» Data under study
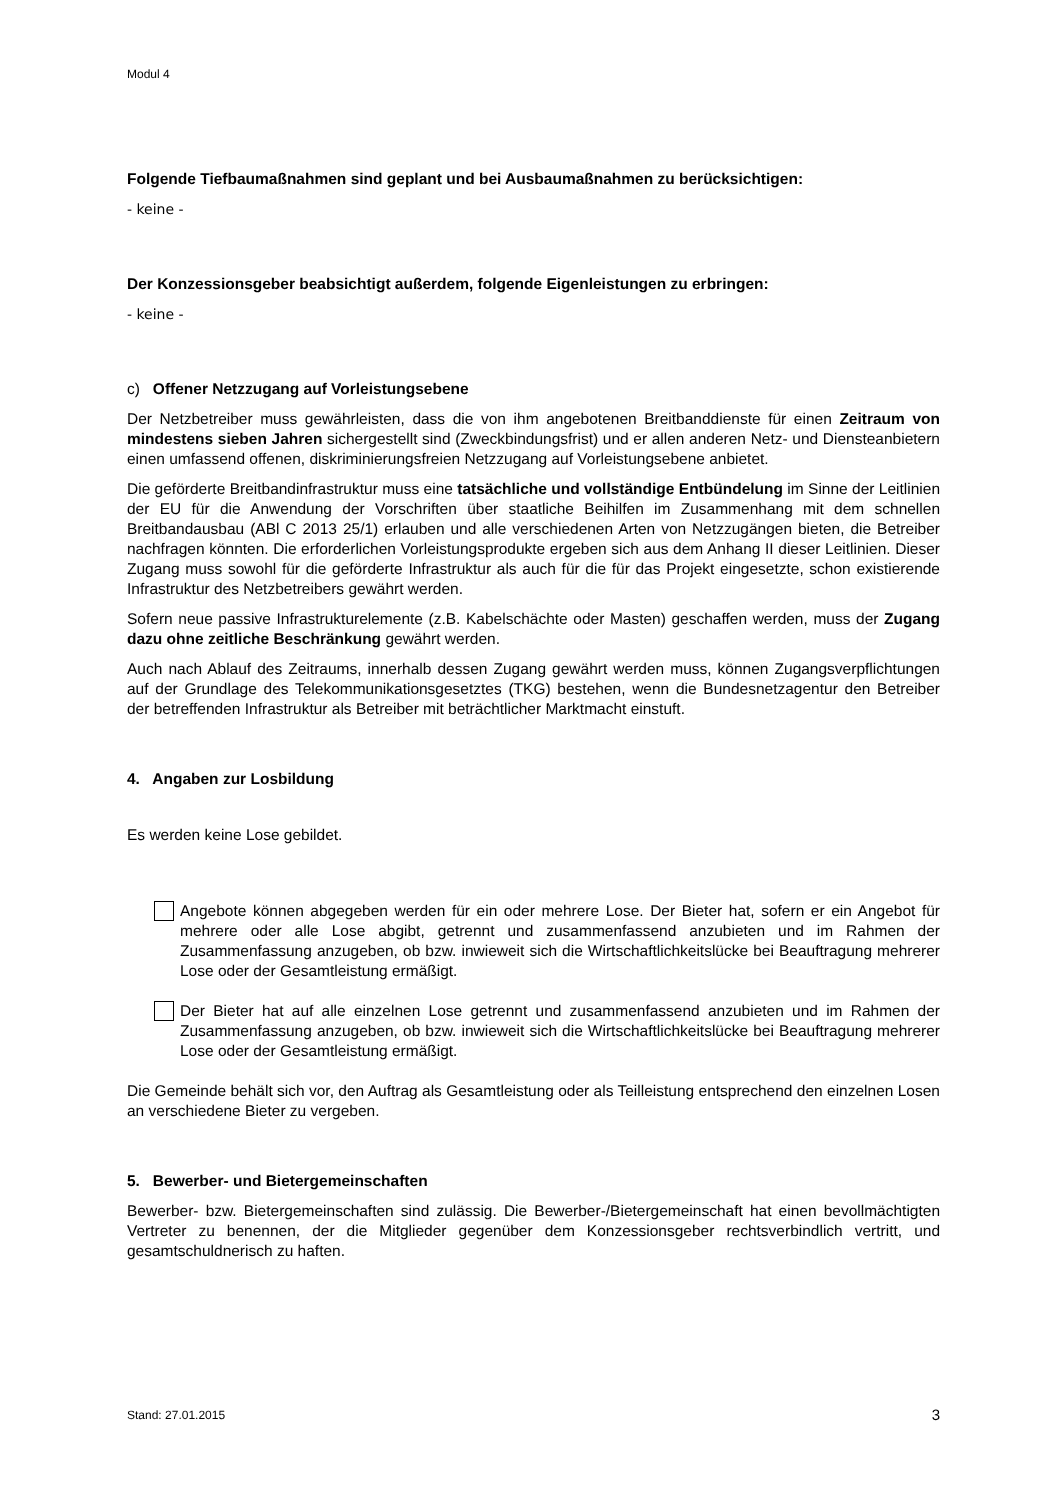Modul 4
Folgende Tiefbaumaßnahmen sind geplant und bei Ausbaumaßnahmen zu berücksichtigen:
- keine -
Der Konzessionsgeber beabsichtigt außerdem, folgende Eigenleistungen zu erbringen:
- keine -
c) Offener Netzzugang auf Vorleistungsebene
Der Netzbetreiber muss gewährleisten, dass die von ihm angebotenen Breitbanddienste für einen Zeitraum von mindestens sieben Jahren sichergestellt sind (Zweckbindungsfrist) und er allen anderen Netz- und Diensteanbietern einen umfassend offenen, diskriminierungsfreien Netzzugang auf Vorleistungsebene anbietet.
Die geförderte Breitbandinfrastruktur muss eine tatsächliche und vollständige Entbündelung im Sinne der Leitlinien der EU für die Anwendung der Vorschriften über staatliche Beihilfen im Zusammenhang mit dem schnellen Breitbandausbau (ABl C 2013 25/1) erlauben und alle verschiedenen Arten von Netzzugängen bieten, die Betreiber nachfragen könnten. Die erforderlichen Vorleistungsprodukte ergeben sich aus dem Anhang II dieser Leitlinien. Dieser Zugang muss sowohl für die geförderte Infrastruktur als auch für die für das Projekt eingesetzte, schon existierende Infrastruktur des Netzbetreibers gewährt werden.
Sofern neue passive Infrastrukturelemente (z.B. Kabelschächte oder Masten) geschaffen werden, muss der Zugang dazu ohne zeitliche Beschränkung gewährt werden.
Auch nach Ablauf des Zeitraums, innerhalb dessen Zugang gewährt werden muss, können Zugangsverpflichtungen auf der Grundlage des Telekommunikationsgesetztes (TKG) bestehen, wenn die Bundesnetzagentur den Betreiber der betreffenden Infrastruktur als Betreiber mit beträchtlicher Marktmacht einstuft.
4. Angaben zur Losbildung
Es werden keine Lose gebildet.
Angebote können abgegeben werden für ein oder mehrere Lose. Der Bieter hat, sofern er ein Angebot für mehrere oder alle Lose abgibt, getrennt und zusammenfassend anzubieten und im Rahmen der Zusammenfassung anzugeben, ob bzw. inwieweit sich die Wirtschaftlichkeitslücke bei Beauftragung mehrerer Lose oder der Gesamtleistung ermäßigt.
Der Bieter hat auf alle einzelnen Lose getrennt und zusammenfassend anzubieten und im Rahmen der Zusammenfassung anzugeben, ob bzw. inwieweit sich die Wirtschaftlichkeitslücke bei Beauftragung mehrerer Lose oder der Gesamtleistung ermäßigt.
Die Gemeinde behält sich vor, den Auftrag als Gesamtleistung oder als Teilleistung entsprechend den einzelnen Losen an verschiedene Bieter zu vergeben.
5. Bewerber- und Bietergemeinschaften
Bewerber- bzw. Bietergemeinschaften sind zulässig. Die Bewerber-/Bietergemeinschaft hat einen bevollmächtigten Vertreter zu benennen, der die Mitglieder gegenüber dem Konzessionsgeber rechtsverbindlich vertritt, und gesamtschuldnerisch zu haften.
Stand: 27.01.2015 3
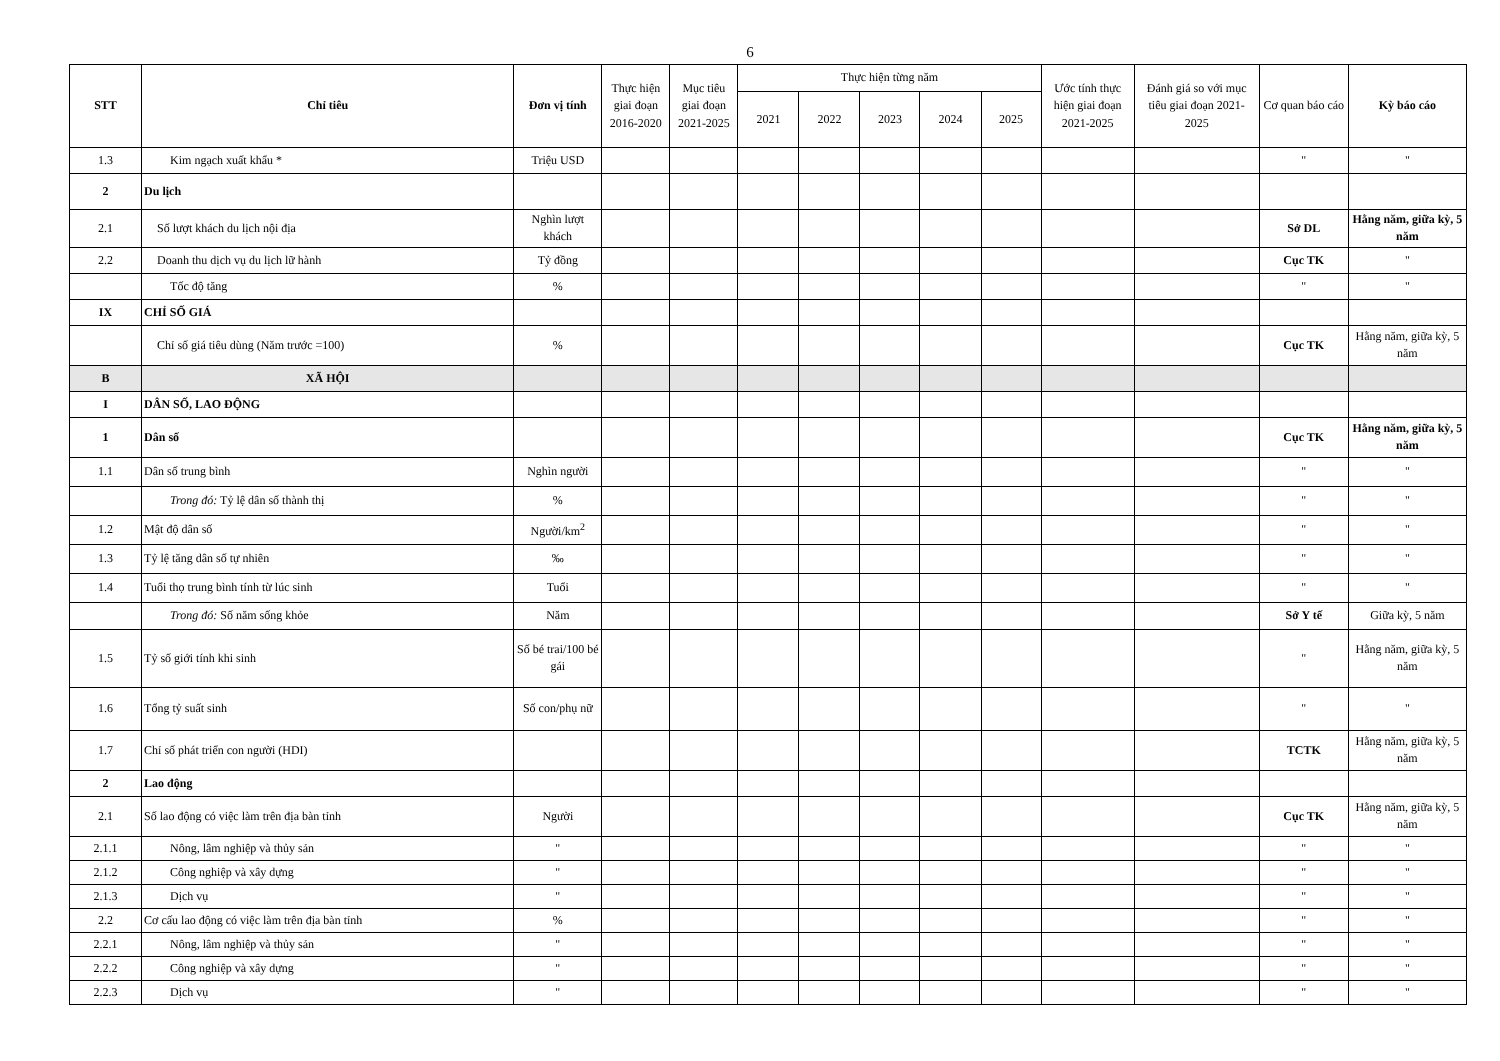6
| STT | Chỉ tiêu | Đơn vị tính | Thực hiện giai đoạn 2016-2020 | Mục tiêu giai đoạn 2021-2025 | Thực hiện từng năm | | | | | Ước tính thực hiện giai đoạn 2021-2025 | Đánh giá so với mục tiêu giai đoạn 2021-2025 | Cơ quan báo cáo | Kỳ báo cáo |
| --- | --- | --- | --- | --- | --- | --- | --- | --- | --- | --- | --- | --- | --- |
| | | | | | 2021 | 2022 | 2023 | 2024 | 2025 | | | | |
| 1.3 | Kim ngạch xuất khẩu * | Triệu USD | | | | | | | | | | " | " |
| 2 | Du lịch | | | | | | | | | | | | |
| 2.1 | Số lượt khách du lịch nội địa | Nghìn lượt khách | | | | | | | | | | Sở DL | Hằng năm, giữa kỳ, 5 năm |
| 2.2 | Doanh thu dịch vụ du lịch lữ hành | Tỷ đồng | | | | | | | | | | Cục TK | " |
| | Tốc độ tăng | % | | | | | | | | | | " | " |
| IX | CHỈ SỐ GIÁ | | | | | | | | | | | | |
| | Chỉ số giá tiêu dùng (Năm trước =100) | % | | | | | | | | | | Cục TK | Hằng năm, giữa kỳ, 5 năm |
| B | XÃ HỘI | | | | | | | | | | | | |
| I | DÂN SỐ, LAO ĐỘNG | | | | | | | | | | | | |
| 1 | Dân số | | | | | | | | | | | Cục TK | Hằng năm, giữa kỳ, 5 năm |
| 1.1 | Dân số trung bình | Nghìn người | | | | | | | | | | " | " |
| | Trong đó: Tỷ lệ dân số thành thị | % | | | | | | | | | | " | " |
| 1.2 | Mật độ dân số | Người/km<sup>2</sup> | | | | | | | | | | " | " |
| 1.3 | Tỷ lệ tăng dân số tự nhiên | ‰ | | | | | | | | | | " | " |
| 1.4 | Tuổi thọ trung bình tính từ lúc sinh | Tuổi | | | | | | | | | | " | " |
| | Trong đó: Số năm sống khỏe | Năm | | | | | | | | | | Sở Y tế | Giữa kỳ, 5 năm |
| 1.5 | Tỷ số giới tính khi sinh | Số bé trai/100 bé gái | | | | | | | | | | " | Hằng năm, giữa kỳ, 5 năm |
| 1.6 | Tổng tỷ suất sinh | Số con/phụ nữ | | | | | | | | | | " | " |
| 1.7 | Chỉ số phát triển con người (HDI) | | | | | | | | | | | TCTK | Hằng năm, giữa kỳ, 5 năm |
| 2 | Lao động | | | | | | | | | | | | |
| 2.1 | Số lao động có việc làm trên địa bàn tỉnh | Người | | | | | | | | | | Cục TK | Hằng năm, giữa kỳ, 5 năm |
| 2.1.1 | Nông, lâm nghiệp và thủy sản | " | | | | | | | | | | " | " |
| 2.1.2 | Công nghiệp và xây dựng | " | | | | | | | | | | " | " |
| 2.1.3 | Dịch vụ | " | | | | | | | | | | " | " |
| 2.2 | Cơ cấu lao động có việc làm trên địa bàn tỉnh | % | | | | | | | | | | " | " |
| 2.2.1 | Nông, lâm nghiệp và thủy sản | " | | | | | | | | | | " | " |
| 2.2.2 | Công nghiệp và xây dựng | " | | | | | | | | | | " | " |
| 2.2.3 | Dịch vụ | " | | | | | | | | | | " | " |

» Directive
When you repeat the material, keep every word exact and drop the pictures.

» Exercise answer
Modul 4
Folgende Tiefbaumaßnahmen sind geplant und bei Ausbaumaßnahmen zu berücksichtigen:
- keine -
Der Konzessionsgeber beabsichtigt außerdem, folgende Eigenleistungen zu erbringen:
- keine -
c) Offener Netzzugang auf Vorleistungsebene
Der Netzbetreiber muss gewährleisten, dass die von ihm angebotenen Breitbanddienste für einen Zeitraum von mindestens sieben Jahren sichergestellt sind (Zweckbindungsfrist) und er allen anderen Netz- und Diensteanbietern einen umfassend offenen, diskriminierungsfreien Netzzugang auf Vorleistungsebene anbietet.
Die geförderte Breitbandinfrastruktur muss eine tatsächliche und vollständige Entbündelung im Sinne der Leitlinien der EU für die Anwendung der Vorschriften über staatliche Beihilfen im Zusammenhang mit dem schnellen Breitbandausbau (ABl C 2013 25/1) erlauben und alle verschiedenen Arten von Netzzugängen bieten, die Betreiber nachfragen könnten. Die erforderlichen Vorleistungsprodukte ergeben sich aus dem Anhang II dieser Leitlinien. Dieser Zugang muss sowohl für die geförderte Infrastruktur als auch für die für das Projekt eingesetzte, schon existierende Infrastruktur des Netzbetreibers gewährt werden.
Sofern neue passive Infrastrukturelemente (z.B. Kabelschächte oder Masten) geschaffen werden, muss der Zugang dazu ohne zeitliche Beschränkung gewährt werden.
Auch nach Ablauf des Zeitraums, innerhalb dessen Zugang gewährt werden muss, können Zugangsverpflichtungen auf der Grundlage des Telekommunikationsgesetztes (TKG) bestehen, wenn die Bundesnetzagentur den Betreiber der betreffenden Infrastruktur als Betreiber mit beträchtlicher Marktmacht einstuft.
4. Angaben zur Losbildung
Es werden keine Lose gebildet.
Angebote können abgegeben werden für ein oder mehrere Lose. Der Bieter hat, sofern er ein Angebot für mehrere oder alle Lose abgibt, getrennt und zusammenfassend anzubieten und im Rahmen der Zusammenfassung anzugeben, ob bzw. inwieweit sich die Wirtschaftlichkeitslücke bei Beauftragung mehrerer Lose oder der Gesamtleistung ermäßigt.
Der Bieter hat auf alle einzelnen Lose getrennt und zusammenfassend anzubieten und im Rahmen der Zusammenfassung anzugeben, ob bzw. inwieweit sich die Wirtschaftlichkeitslücke bei Beauftragung mehrerer Lose oder der Gesamtleistung ermäßigt.
Die Gemeinde behält sich vor, den Auftrag als Gesamtleistung oder als Teilleistung entsprechend den einzelnen Losen an verschiedene Bieter zu vergeben.
5. Bewerber- und Bietergemeinschaften
Bewerber- bzw. Bietergemeinschaften sind zulässig. Die Bewerber-/Bietergemeinschaft hat einen bevollmächtigten Vertreter zu benennen, der die Mitglieder gegenüber dem Konzessionsgeber rechtsverbindlich vertritt, und gesamtschuldnerisch zu haften.
Stand: 27.01.2015 3
6
| STT | Chỉ tiêu | Đơn vị tính | Thực hiện giai đoạn 2016-2020 | Mục tiêu giai đoạn 2021-2025 | Thực hiện từng năm | | | | | Ước tính thực hiện giai đoạn 2021-2025 | Đánh giá so với mục tiêu giai đoạn 2021-2025 | Cơ quan báo cáo | Kỳ báo cáo |
| --- | --- | --- | --- | --- | --- | --- | --- | --- | --- | --- | --- | --- | --- |
| | | | | | 2021 | 2022 | 2023 | 2024 | 2025 | | | | |
| 1.3 | Kim ngạch xuất khẩu * | Triệu USD | | | | | | | | | | " | " |
| 2 | Du lịch | | | | | | | | | | | | |
| 2.1 | Số lượt khách du lịch nội địa | Nghìn lượt khách | | | | | | | | | | Sở DL | Hằng năm, giữa kỳ, 5 năm |
| 2.2 | Doanh thu dịch vụ du lịch lữ hành | Tỷ đồng | | | | | | | | | | Cục TK | " |
| | Tốc độ tăng | % | | | | | | | | | | " | " |
| IX | CHỈ SỐ GIÁ | | | | | | | | | | | | |
| | Chỉ số giá tiêu dùng (Năm trước =100) | % | | | | | | | | | | Cục TK | Hằng năm, giữa kỳ, 5 năm |
| B | XÃ HỘI | | | | | | | | | | | | |
| I | DÂN SỐ, LAO ĐỘNG | | | | | | | | | | | | |
| 1 | Dân số | | | | | | | | | | | Cục TK | Hằng năm, giữa kỳ, 5 năm |
| 1.1 | Dân số trung bình | Nghìn người | | | | | | | | | | " | " |
| | Trong đó: Tỷ lệ dân số thành thị | % | | | | | | | | | | " | " |
| 1.2 | Mật độ dân số | Người/km<sup>2</sup> | | | | | | | | | | " | " |
| 1.3 | Tỷ lệ tăng dân số tự nhiên | ‰ | | | | | | | | | | " | " |
| 1.4 | Tuổi thọ trung bình tính từ lúc sinh | Tuổi | | | | | | | | | | " | " |
| | Trong đó: Số năm sống khỏe | Năm | | | | | | | | | | Sở Y tế | Giữa kỳ, 5 năm |
| 1.5 | Tỷ số giới tính khi sinh | Số bé trai/100 bé gái | | | | | | | | | | " | Hằng năm, giữa kỳ, 5 năm |
| 1.6 | Tổng tỷ suất sinh | Số con/phụ nữ | | | | | | | | | | " | " |
| 1.7 | Chỉ số phát triển con người (HDI) | | | | | | | | | | | TCTK | Hằng năm, giữa kỳ, 5 năm |
| 2 | Lao động | | | | | | | | | | | | |
| 2.1 | Số lao động có việc làm trên địa bàn tỉnh | Người | | | | | | | | | | Cục TK | Hằng năm, giữa kỳ, 5 năm |
| 2.1.1 | Nông, lâm nghiệp và thủy sản | " | | | | | | | | | | " | " |
| 2.1.2 | Công nghiệp và xây dựng | " | | | | | | | | | | " | " |
| 2.1.3 | Dịch vụ | " | | | | | | | | | | " | " |
| 2.2 | Cơ cấu lao động có việc làm trên địa bàn tỉnh | % | | | | | | | | | | " | " |
| 2.2.1 | Nông, lâm nghiệp và thủy sản | " | | | | | | | | | | " | " |
| 2.2.2 | Công nghiệp và xây dựng | " | | | | | | | | | | " | " |
| 2.2.3 | Dịch vụ | " | | | | | | | | | | " | " |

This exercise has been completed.